• DOCUMENT PASSAGE:
§

# Equity in Home before Marriage and then purchased a home during marriage



## jskingvt (7 mo ago)

Does anyone understand rolling equity into home purchased before marriage and how to deduct that from the current home purchased during marriage? I have about 80,000 in case in this house that was profit from previous houses. Also, I have not yet looked up my bank account balances before the day of marriage, but my understanding is this is my money which was much higher than paying for everything leaving little 
discretionary income since marriage.


----------



## Married but Happy (Aug 13, 2013)

Since you bought a new house together (are you both on the deed and mortgage?), you've mingled funds so they are no longer "yours." Same with bank accounts if you made them joint accounts or set up a new one together. Some states may have different laws, so you'd need a lawyer (or do research specific to your state) to see if you still have sole rights to any of that money. However, unless you are planning to divorce, it doesn't really matter now.


----------



## EleGirl (Dec 3, 2011)

You will need to talk to your attorney. If you have very good records that show that the funds came from before married her, you might be able to get them classified as your sole and separate property. Then the 2 of you would split the rest of the equity 50/50.


----------



## jskingvt (7 mo ago)

I think it is pretty odlbvious as I took a second mortgage just for down payment and then paid it off when the home sold. I have every transaction through every account, credit card, etc. Itemized for many years before the marriage. Also email correspondence on the home sales and purchases. I have an accounting degree and write financial software for a living.


----------



## EleGirl (Dec 3, 2011)

jskingvt said:


> I think it is pretty odlbvious as I took a second mortgage just for down payment and then paid it off when the home sold. I have every transaction through every account, credit card, etc. Itemized for many years before the marriage. Also email correspondence on the home sales and purchases. I have an accounting degree and write financial software for a living.


Hopefully your attorney can help you keep your initial invest.


----------

§

• TO DO:
1. Answer each question from the thread on home equity and marriage.
(a) According to Married but Happy, whom would the poster need to consult to learn whether sole rights to the money remain?
(b) According to EleGirl, in what proportion would the two spouses split the rest of the equity?
(c) What degree does jskingvt say he holds?
2. Name every distinct username that posts in the thread on home equity and marriage.
3. Reproduce the stretch of the thread on home equity and marriage from "## Married but" through "the equity 50/50.".
The entries that come next are drawn from an unrelated source.

• DATA ROWS:
§

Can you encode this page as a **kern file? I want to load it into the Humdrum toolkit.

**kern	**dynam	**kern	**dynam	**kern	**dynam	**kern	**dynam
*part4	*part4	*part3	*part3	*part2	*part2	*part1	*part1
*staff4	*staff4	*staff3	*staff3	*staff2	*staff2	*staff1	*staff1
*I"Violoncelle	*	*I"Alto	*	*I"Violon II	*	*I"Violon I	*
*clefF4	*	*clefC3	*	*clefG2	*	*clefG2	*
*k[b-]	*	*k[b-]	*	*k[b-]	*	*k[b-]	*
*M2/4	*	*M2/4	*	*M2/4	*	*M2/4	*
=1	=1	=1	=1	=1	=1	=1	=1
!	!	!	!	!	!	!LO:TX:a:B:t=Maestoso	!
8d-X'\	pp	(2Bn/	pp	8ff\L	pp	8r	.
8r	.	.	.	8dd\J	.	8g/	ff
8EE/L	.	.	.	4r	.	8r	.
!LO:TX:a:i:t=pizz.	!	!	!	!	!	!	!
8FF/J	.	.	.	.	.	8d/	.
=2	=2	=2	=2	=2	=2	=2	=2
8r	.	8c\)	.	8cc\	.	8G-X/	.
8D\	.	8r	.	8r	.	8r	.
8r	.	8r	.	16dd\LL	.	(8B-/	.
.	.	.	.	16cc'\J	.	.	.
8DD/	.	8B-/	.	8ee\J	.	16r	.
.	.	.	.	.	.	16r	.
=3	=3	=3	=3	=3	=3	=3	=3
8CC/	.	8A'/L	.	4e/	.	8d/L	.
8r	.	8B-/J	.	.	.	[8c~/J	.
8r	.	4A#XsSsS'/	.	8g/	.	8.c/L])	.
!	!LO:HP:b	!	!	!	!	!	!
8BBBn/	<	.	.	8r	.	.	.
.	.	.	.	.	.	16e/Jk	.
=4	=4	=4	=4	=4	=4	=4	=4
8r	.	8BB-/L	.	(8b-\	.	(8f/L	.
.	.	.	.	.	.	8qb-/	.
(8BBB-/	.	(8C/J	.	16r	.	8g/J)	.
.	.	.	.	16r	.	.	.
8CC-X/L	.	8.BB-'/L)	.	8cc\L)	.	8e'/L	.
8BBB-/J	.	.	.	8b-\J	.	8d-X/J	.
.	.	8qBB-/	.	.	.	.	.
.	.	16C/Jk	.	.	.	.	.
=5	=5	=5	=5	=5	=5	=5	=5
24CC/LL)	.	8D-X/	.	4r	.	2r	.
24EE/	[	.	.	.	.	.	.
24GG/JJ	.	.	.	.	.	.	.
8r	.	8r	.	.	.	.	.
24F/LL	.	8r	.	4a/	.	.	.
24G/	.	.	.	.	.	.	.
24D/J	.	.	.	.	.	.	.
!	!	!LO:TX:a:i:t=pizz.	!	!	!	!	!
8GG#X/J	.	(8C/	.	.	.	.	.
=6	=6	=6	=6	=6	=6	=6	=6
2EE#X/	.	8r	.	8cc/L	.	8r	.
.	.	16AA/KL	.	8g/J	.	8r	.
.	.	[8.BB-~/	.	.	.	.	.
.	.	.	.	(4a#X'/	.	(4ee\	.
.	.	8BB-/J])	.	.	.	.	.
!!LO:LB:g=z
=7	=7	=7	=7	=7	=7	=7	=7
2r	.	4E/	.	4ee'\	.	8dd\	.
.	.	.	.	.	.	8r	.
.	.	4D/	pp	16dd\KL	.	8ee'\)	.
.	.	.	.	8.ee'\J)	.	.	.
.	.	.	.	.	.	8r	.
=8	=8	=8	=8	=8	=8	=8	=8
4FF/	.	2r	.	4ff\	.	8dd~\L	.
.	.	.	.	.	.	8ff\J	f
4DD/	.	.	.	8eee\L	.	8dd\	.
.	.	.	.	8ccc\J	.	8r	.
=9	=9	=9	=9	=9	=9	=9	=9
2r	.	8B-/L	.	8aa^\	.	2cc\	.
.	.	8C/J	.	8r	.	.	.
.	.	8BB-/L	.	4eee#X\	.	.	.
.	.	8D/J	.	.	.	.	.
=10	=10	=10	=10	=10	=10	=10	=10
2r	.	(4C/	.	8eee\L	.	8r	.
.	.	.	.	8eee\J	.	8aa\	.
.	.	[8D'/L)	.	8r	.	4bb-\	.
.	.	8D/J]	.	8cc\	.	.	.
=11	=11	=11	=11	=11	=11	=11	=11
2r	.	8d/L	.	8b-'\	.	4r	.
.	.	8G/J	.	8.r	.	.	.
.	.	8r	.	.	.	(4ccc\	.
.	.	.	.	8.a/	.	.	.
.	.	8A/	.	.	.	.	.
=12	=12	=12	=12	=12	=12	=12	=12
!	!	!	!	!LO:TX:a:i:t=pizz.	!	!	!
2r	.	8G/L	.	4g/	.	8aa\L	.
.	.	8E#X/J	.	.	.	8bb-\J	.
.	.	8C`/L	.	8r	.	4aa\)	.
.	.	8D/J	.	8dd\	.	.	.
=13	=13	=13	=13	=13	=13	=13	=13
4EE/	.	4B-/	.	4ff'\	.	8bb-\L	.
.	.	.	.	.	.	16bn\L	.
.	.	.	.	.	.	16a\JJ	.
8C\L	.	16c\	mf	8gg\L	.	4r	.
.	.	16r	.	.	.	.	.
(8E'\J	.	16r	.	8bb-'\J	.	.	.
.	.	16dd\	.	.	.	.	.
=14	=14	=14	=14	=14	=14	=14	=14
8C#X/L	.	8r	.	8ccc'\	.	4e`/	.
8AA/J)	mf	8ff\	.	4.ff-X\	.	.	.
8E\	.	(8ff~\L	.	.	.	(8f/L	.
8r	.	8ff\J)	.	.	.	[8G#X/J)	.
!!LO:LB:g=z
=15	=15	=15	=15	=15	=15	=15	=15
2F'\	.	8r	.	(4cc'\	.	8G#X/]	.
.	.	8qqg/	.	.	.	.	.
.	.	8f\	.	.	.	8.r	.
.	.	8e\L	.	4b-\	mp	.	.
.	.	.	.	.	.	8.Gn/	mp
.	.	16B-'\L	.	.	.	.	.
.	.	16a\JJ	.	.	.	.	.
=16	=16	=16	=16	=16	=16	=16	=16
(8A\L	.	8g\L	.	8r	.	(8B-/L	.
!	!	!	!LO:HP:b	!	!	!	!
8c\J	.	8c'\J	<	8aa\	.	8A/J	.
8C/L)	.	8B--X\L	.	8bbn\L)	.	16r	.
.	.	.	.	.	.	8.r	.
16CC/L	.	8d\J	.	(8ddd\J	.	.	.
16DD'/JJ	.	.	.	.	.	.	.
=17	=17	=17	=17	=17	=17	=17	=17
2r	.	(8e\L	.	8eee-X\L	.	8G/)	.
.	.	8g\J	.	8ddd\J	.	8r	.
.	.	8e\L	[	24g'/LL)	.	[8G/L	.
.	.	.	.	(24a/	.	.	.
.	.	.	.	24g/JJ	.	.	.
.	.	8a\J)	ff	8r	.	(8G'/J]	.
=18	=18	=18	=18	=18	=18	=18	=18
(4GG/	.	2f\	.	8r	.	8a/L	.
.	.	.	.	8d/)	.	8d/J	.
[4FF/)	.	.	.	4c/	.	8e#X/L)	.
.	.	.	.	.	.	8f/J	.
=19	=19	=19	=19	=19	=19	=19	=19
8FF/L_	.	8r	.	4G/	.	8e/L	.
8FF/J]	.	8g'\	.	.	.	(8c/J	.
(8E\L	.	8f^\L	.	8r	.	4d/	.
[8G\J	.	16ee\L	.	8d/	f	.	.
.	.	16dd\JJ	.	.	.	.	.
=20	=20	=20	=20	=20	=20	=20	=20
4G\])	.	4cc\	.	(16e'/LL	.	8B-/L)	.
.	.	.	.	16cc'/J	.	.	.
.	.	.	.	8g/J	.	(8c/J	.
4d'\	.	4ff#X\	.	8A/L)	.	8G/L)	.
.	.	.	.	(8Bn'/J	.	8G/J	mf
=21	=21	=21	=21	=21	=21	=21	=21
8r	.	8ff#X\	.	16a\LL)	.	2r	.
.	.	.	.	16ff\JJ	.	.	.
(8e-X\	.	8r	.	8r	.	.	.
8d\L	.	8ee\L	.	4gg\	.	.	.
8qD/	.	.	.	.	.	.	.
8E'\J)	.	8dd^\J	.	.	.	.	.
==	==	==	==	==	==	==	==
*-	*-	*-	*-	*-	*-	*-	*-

§

• EXPECTED OUTPUTS:
1.
(a) A lawyer, or else research specific to the poster's state.
(b) 50/50.
(c) An accounting degree.

2. jskingvt, Married but Happy, EleGirl

3.
## Married but Happy (Aug 13, 2013)

Since you bought a new house together (are you both on the deed and mortgage?), you've mingled funds so they are no longer "yours." Same with bank accounts if you made them joint accounts or set up a new one together. Some states may have different laws, so you'd need a lawyer (or do research specific to your state) to see if you still have sole rights to any of that money. However, unless you are planning to divorce, it doesn't really matter now.


----------



## EleGirl (Dec 3, 2011)

You will need to talk to your attorney. If you have very good records that show that the funds came from before married her, you might be able to get them classified as your sole and separate property. Then the 2 of you would split the rest of the equity 50/50.